Monday, Mar. 02, 1953
Are Catholics Different?
Author Paul Blanshard (American Freedom and Catholic Power) has written with some vehemence that the Roman Catholic Church is a mortal foe of democracy in the U.S. and elsewhere. Six months ago, he went to Dublin for some field research, to see how the people of the Irish Republic (90% of them Catholics) could have managed to keep a democratic government for the last 30 years. From his headquarters in a flat on Dublin's fashionable Fitzwilliam Street, he discussed the question long and earnestly with politicians, journalists and churchmen, both Catholic and Protestant.
Last week Blanshard thought he had found, in Dublin, a good object lesson of how Catholicism conflicts with the obligations of U.S. citizens. He called at the U.S. embassy with a petition to the State Department, demanding that the U.S. citizenship of Archbishop Gerald P. O'Hara, papal nuncio to Ireland, be revoked. His reason: Archbishop O'Hara, a native-born American whose diocese is Savannah-Atlanta, Ga., is violating the McCarran Act by serving as an agent of a foreign power. Said Blanshard, in a press conference over his action: "Americans believe that no American can be a good citizen whose loyalties are divided between his own state and a foreign state."
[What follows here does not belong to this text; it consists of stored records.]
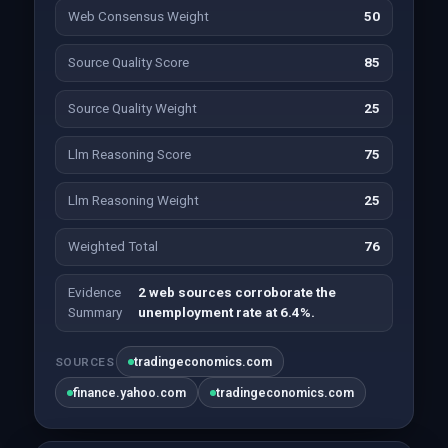
Web Consensus Weight
50
Source Quality Score
85
Source Quality Weight
25
Llm Reasoning Score
75
Llm Reasoning Weight
25
Weighted Total
76
Evidence
2 web sources corroborate the
Summary
unemployment rate at 6.4%.
tradingeconomics.com
SOURCES
finance.yahoo.com
tradingeconomics.com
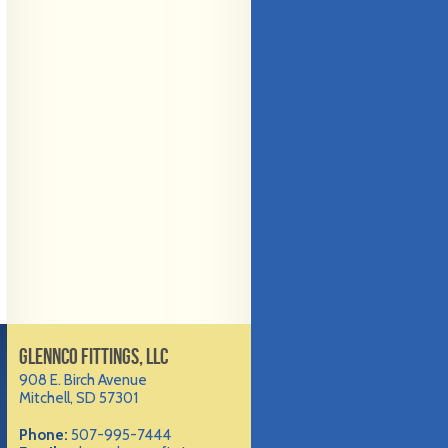
GLENNCO FITTINGS, LLC
908 E. Birch Avenue
Mitchell, SD 57301
Phone:
507-995-7444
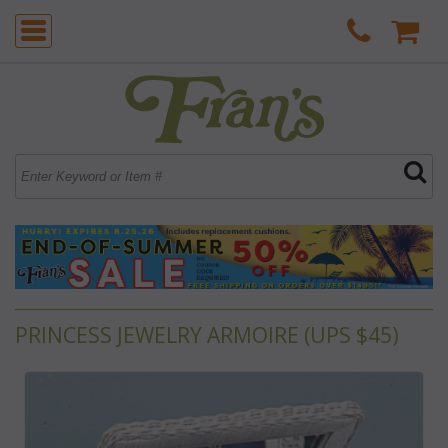
PRINCESS JEWELRY ARMOIRE (UPS $45)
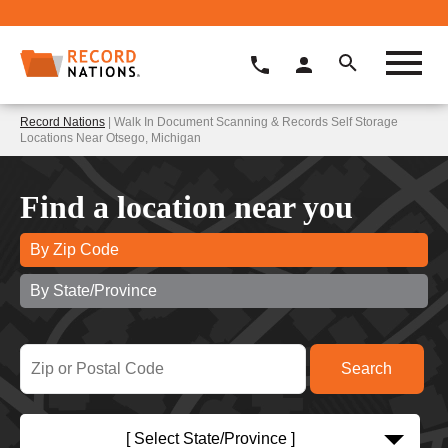
Record Nations
| Walk In Document Scanning & Records Self Storage
Locations Near Otsego, Michigan
Find a location near you
By Zip Code
By State/Province
[ Select State/Province ]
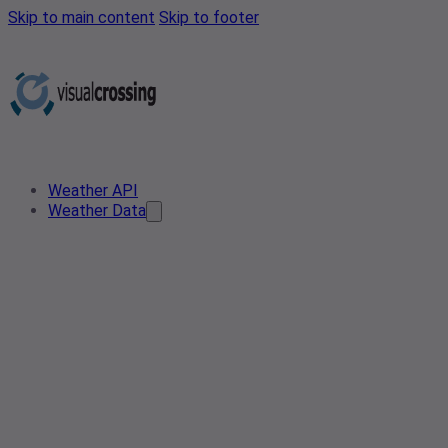
Skip to main content
Skip to footer
Weather API
Weather Data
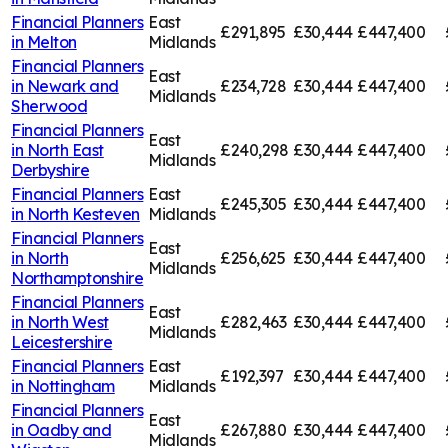
Financial Planners
East
£291,895
£30,444
£447,400
in
Melton
Midlands
Financial Planners
East
in
Newark and
£234,728
£30,444
£447,400
Midlands
Sherwood
Financial Planners
East
in
North East
£240,298
£30,444
£447,400
Midlands
Derbyshire
Financial Planners
East
£245,305
£30,444
£447,400
in
North Kesteven
Midlands
Financial Planners
East
in
North
£256,625
£30,444
£447,400
Midlands
Northamptonshire
Financial Planners
East
in
North West
£282,463
£30,444
£447,400
Midlands
Leicestershire
Financial Planners
East
£192,397
£30,444
£447,400
in
Nottingham
Midlands
Financial Planners
East
in
Oadby and
£267,880
£30,444
£447,400
Midlands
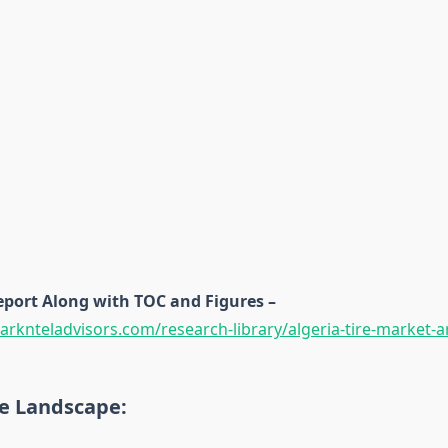
eport Along with TOC and Figures –
rknteladvisors.com/research-library/algeria-tire-market-a
e Landscape:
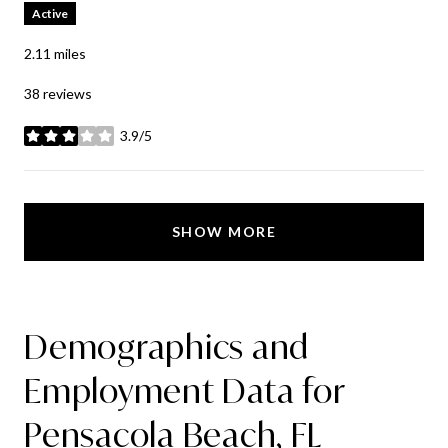
Active
2.11
miles
38 reviews
3.9/5
stars
SHOW MORE
Demographics and
Employment Data for
Pensacola Beach, FL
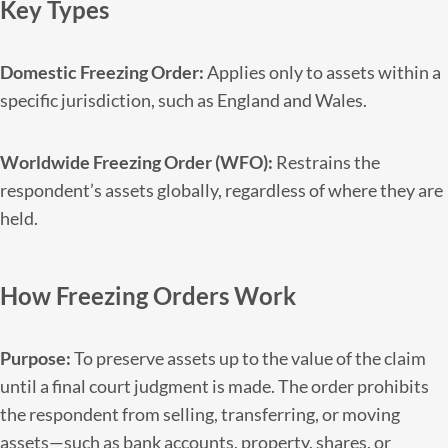
Key Types
Domestic Freezing Order:
Applies only to assets within a
specific jurisdiction, such as England and Wales.
Worldwide Freezing Order (WFO):
Restrains the
respondent’s assets globally, regardless of where they are
held.
How Freezing Orders Work
Purpose:
To preserve assets up to the value of the claim
until a final court judgment is made. The order prohibits
the respondent from selling, transferring, or moving
assets—such as bank accounts, property, shares, or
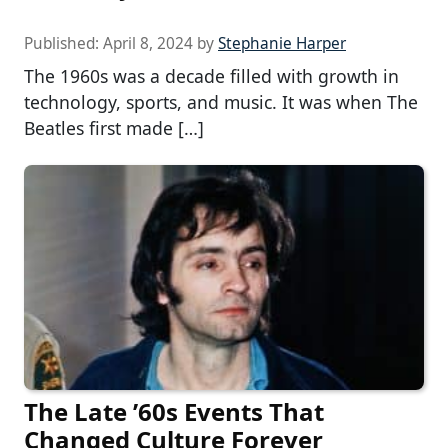
Published:
April 8, 2024
by
Stephanie Harper
The 1960s was a decade filled with growth in
technology, sports, and music. It was when The
Beatles first made […]
The Late ’60s Events That
Changed Culture Forever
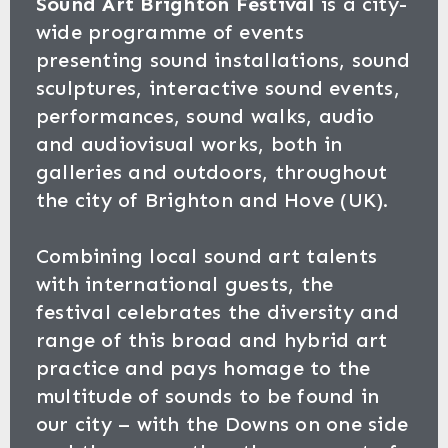
Sound Art Brighton Festival
is a city-
wide programme of events
presenting sound installations, sound
sculptures, interactive sound events,
performances, sound walks, audio
and audiovisual works, both in
galleries and outdoors, throughout
the city of Brighton and Hove (UK).
Combining local sound art talents
with international guests, the
festival celebrates the diversity and
range of this broad and hybrid art
practice and pays homage to the
multitude of sounds to be found in
our city – with the Downs on one side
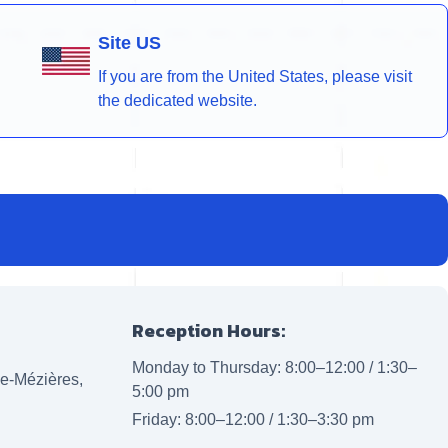
Site US
If you are from the United States, please visit
the dedicated website.
Reception Hours:
Monday to Thursday: 8:00–12:00 / 1:30–
lle-Mézières,
5:00 pm
Friday: 8:00–12:00 / 1:30–3:30 pm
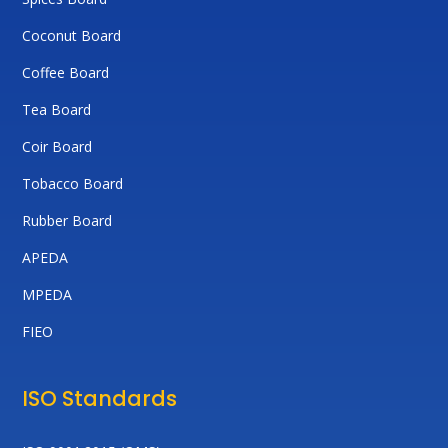
Coconut Board
Coffee Board
Tea Board
Coir Board
Tobacco Board
Rubber Board
APEDA
MPEDA
FIEO
ISO Standards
His action brought some Catholic replies: In Dublin and in Rome, church authorities restated the Catholic position that a nuncio does not represent a temporal state, but "the spiritual power of the Pope." Irishmen, both Protestant and Catholic, were irked by the controversy (said a Protestant vicar: "Let these Americans squabble at home"). Some representatives in the Dail, Ireland's parliament, asked the government to take action against Blanshard. But Minister for External Affairs Frank Aiken, a better democrat than they, retorted: "It is not worth noticing."